Data items
+++

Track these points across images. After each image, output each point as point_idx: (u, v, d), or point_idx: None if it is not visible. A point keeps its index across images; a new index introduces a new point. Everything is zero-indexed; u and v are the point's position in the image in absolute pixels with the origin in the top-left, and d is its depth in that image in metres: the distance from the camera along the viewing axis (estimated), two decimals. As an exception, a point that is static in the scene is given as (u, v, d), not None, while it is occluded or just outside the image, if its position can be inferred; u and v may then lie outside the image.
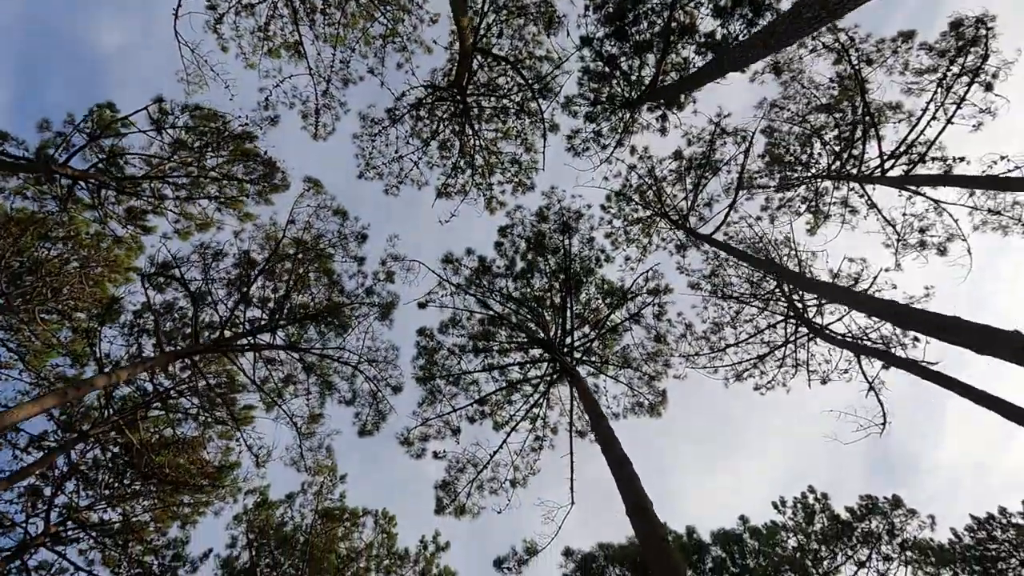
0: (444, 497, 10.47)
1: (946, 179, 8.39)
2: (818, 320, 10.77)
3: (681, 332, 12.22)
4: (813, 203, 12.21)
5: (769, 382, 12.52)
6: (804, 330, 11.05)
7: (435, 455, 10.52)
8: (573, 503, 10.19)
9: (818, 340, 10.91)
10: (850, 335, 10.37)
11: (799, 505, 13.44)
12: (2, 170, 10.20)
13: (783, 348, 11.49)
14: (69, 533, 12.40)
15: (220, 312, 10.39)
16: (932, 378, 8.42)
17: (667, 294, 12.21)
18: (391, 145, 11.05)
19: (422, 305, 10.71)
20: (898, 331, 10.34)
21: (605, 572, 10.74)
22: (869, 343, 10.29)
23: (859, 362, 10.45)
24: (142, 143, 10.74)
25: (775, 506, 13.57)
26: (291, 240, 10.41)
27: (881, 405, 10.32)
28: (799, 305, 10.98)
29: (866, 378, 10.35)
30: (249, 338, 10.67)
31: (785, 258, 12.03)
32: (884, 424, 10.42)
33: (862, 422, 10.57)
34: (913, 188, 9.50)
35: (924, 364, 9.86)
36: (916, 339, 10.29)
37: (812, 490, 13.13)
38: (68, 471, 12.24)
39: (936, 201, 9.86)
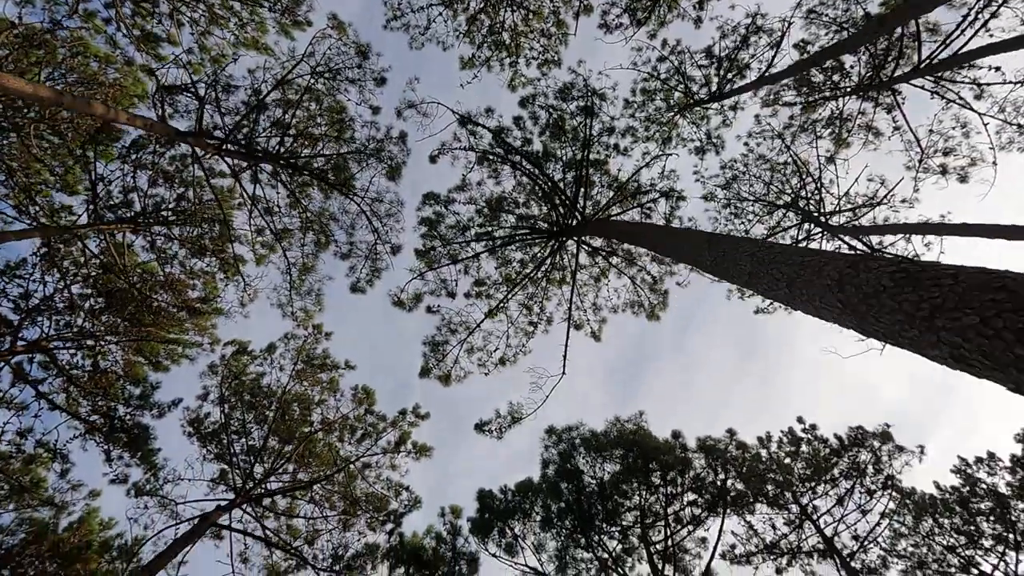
0: (431, 357, 10.11)
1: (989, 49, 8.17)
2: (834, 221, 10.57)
3: (690, 238, 11.96)
4: (836, 127, 12.04)
5: (771, 302, 12.29)
6: (819, 231, 10.84)
7: (428, 309, 10.16)
8: (564, 373, 9.90)
9: (831, 235, 10.70)
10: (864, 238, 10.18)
11: (785, 439, 13.22)
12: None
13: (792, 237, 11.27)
14: (33, 368, 11.93)
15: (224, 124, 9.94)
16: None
17: (680, 201, 12.02)
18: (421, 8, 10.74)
19: (433, 159, 10.36)
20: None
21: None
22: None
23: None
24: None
25: (760, 441, 13.34)
26: (307, 76, 10.02)
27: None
28: (814, 212, 10.78)
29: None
30: (251, 168, 10.26)
31: (805, 176, 11.84)
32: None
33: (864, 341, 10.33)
34: (949, 85, 9.35)
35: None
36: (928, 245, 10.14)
37: (801, 420, 12.91)
38: (42, 302, 11.77)
39: (969, 107, 9.67)
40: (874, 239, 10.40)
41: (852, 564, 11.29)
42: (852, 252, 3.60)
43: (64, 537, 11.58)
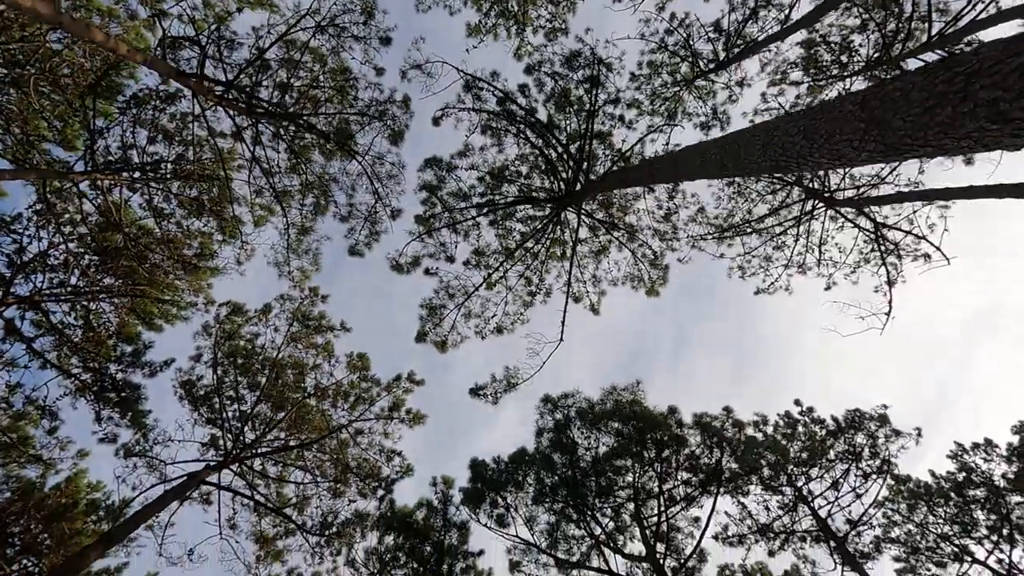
0: (428, 321, 9.99)
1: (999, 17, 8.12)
2: (839, 196, 10.48)
3: (692, 214, 11.90)
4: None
5: (774, 282, 12.22)
6: (822, 206, 10.75)
7: (427, 271, 10.06)
8: (562, 340, 9.81)
9: (835, 210, 10.61)
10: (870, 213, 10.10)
11: (781, 422, 13.14)
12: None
13: (796, 227, 11.17)
14: (25, 326, 11.80)
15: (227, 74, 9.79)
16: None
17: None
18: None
19: (436, 121, 10.25)
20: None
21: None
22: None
23: (878, 237, 10.13)
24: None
25: (755, 424, 13.25)
26: (311, 29, 9.91)
27: (890, 284, 10.04)
28: (816, 187, 10.70)
29: (881, 254, 10.05)
30: (253, 125, 10.14)
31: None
32: (888, 314, 10.13)
33: (864, 312, 10.27)
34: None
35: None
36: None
37: (798, 403, 12.83)
38: (36, 257, 11.63)
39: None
40: (883, 212, 10.32)
41: (847, 547, 11.21)
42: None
43: (50, 494, 11.45)
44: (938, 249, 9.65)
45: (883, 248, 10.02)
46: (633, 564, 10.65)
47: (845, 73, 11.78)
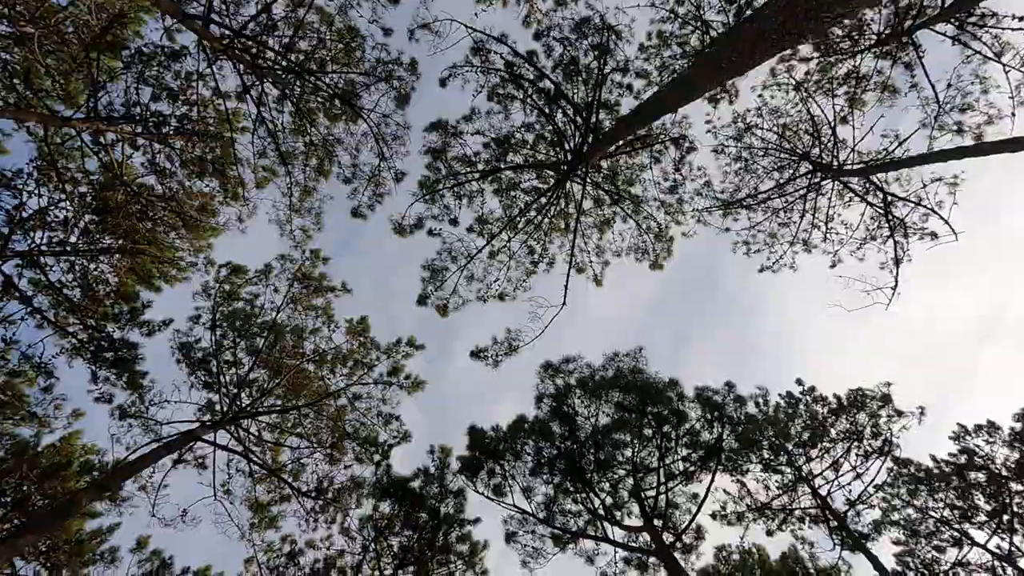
0: (430, 283, 9.89)
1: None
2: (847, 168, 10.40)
3: (698, 187, 11.82)
4: (852, 86, 11.89)
5: (778, 259, 12.13)
6: (829, 181, 10.66)
7: (430, 232, 9.96)
8: (565, 304, 9.72)
9: (841, 182, 10.52)
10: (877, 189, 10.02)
11: (783, 403, 13.04)
12: None
13: (803, 202, 11.09)
14: (23, 284, 11.70)
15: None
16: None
17: (691, 151, 11.88)
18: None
19: (443, 82, 10.16)
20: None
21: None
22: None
23: (886, 204, 10.03)
24: None
25: (757, 404, 13.15)
26: None
27: (896, 262, 9.95)
28: (823, 161, 10.62)
29: (889, 226, 9.96)
30: (259, 84, 10.05)
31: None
32: (894, 290, 10.04)
33: (869, 287, 10.19)
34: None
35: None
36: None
37: (800, 382, 12.74)
38: (36, 214, 11.52)
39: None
40: (891, 183, 10.25)
41: (848, 525, 11.11)
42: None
43: (44, 453, 11.34)
44: (946, 222, 9.57)
45: (891, 220, 9.93)
46: (630, 535, 10.56)
47: (856, 49, 11.71)
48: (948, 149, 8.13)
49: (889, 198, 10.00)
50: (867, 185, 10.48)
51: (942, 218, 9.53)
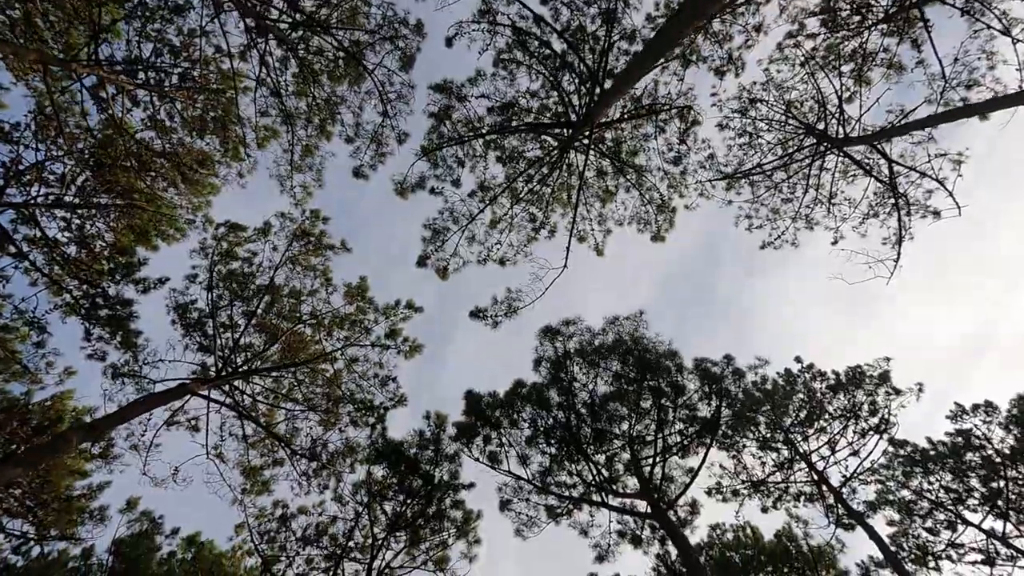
0: (431, 243, 9.80)
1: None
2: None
3: (701, 160, 11.77)
4: (858, 63, 11.86)
5: (780, 235, 12.09)
6: (834, 153, 10.63)
7: (432, 191, 9.88)
8: (566, 267, 9.65)
9: (846, 153, 10.48)
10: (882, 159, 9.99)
11: (781, 380, 13.01)
12: None
13: (806, 176, 11.05)
14: (17, 237, 11.56)
15: None
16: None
17: (696, 125, 11.83)
18: None
19: (449, 41, 10.07)
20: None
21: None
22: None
23: (891, 179, 10.00)
24: None
25: (755, 384, 13.10)
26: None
27: (900, 233, 9.92)
28: (828, 133, 10.59)
29: (894, 196, 9.92)
30: (263, 39, 9.94)
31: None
32: (897, 260, 10.01)
33: (871, 260, 10.16)
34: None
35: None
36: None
37: (799, 360, 12.71)
38: (33, 166, 11.38)
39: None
40: (896, 152, 10.22)
41: (846, 499, 11.08)
42: None
43: (35, 409, 11.20)
44: (950, 194, 9.54)
45: (895, 191, 9.90)
46: (626, 502, 10.50)
47: (864, 26, 11.68)
48: (957, 108, 8.10)
49: (895, 167, 9.96)
50: (871, 157, 10.45)
51: (947, 190, 9.52)
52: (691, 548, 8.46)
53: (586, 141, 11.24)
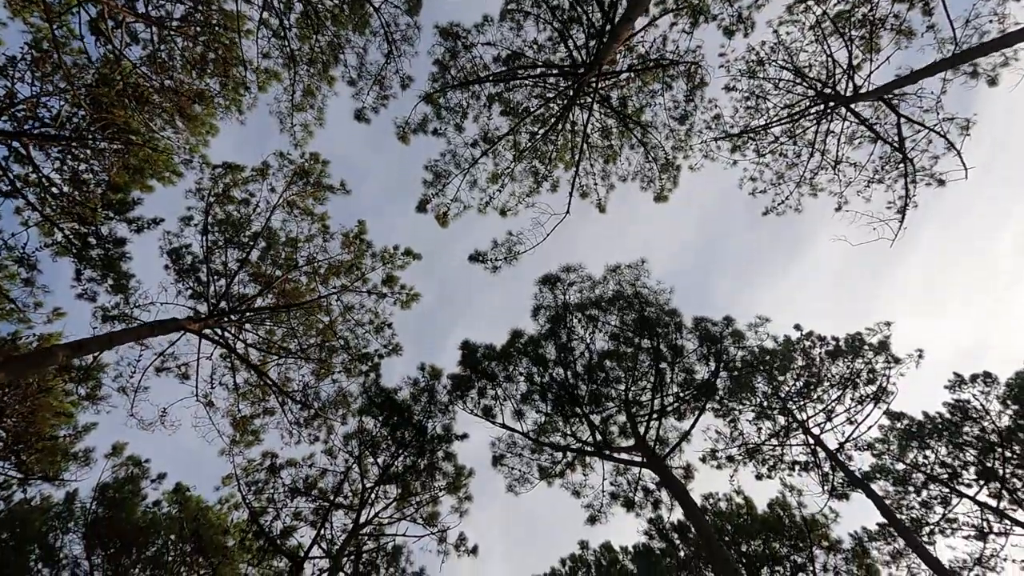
0: (432, 186, 9.64)
1: None
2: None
3: (707, 120, 11.66)
4: (868, 29, 11.78)
5: (784, 200, 11.99)
6: (841, 111, 10.53)
7: (435, 132, 9.72)
8: (568, 213, 9.51)
9: (852, 111, 10.38)
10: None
11: (779, 348, 12.89)
12: None
13: (814, 134, 10.96)
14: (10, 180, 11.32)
15: None
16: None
17: (702, 86, 11.71)
18: None
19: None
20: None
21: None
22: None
23: (899, 132, 9.90)
24: None
25: (753, 327, 12.89)
26: None
27: (906, 199, 9.84)
28: (836, 92, 10.50)
29: (902, 152, 9.82)
30: None
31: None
32: (901, 222, 9.92)
33: (876, 223, 10.07)
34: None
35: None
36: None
37: (798, 328, 12.61)
38: (28, 100, 11.14)
39: None
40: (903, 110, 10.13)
41: (845, 464, 10.98)
42: None
43: (22, 347, 10.98)
44: (958, 153, 9.46)
45: (903, 150, 9.80)
46: (622, 453, 10.36)
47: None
48: (970, 49, 8.01)
49: (903, 126, 9.87)
50: (879, 119, 10.37)
51: (955, 148, 9.42)
52: (688, 495, 8.34)
53: (590, 98, 11.11)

+++

* [WHAT YOU WILL DO]
Of the lines above, copy only those from the one holding "22: (869, 343, 10.29)" to the one holding "1: (989, 49, 8.17)", both included, and exclude every image.

* [RESULT FOR THIS TASK]
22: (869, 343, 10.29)
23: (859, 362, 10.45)
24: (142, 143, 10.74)
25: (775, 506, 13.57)
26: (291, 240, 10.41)
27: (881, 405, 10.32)
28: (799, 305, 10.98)
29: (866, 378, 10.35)
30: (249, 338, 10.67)
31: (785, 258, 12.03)
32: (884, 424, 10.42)
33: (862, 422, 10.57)
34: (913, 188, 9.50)
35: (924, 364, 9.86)
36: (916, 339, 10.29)
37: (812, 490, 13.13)
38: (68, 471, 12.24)
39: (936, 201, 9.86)
0: (431, 357, 10.11)
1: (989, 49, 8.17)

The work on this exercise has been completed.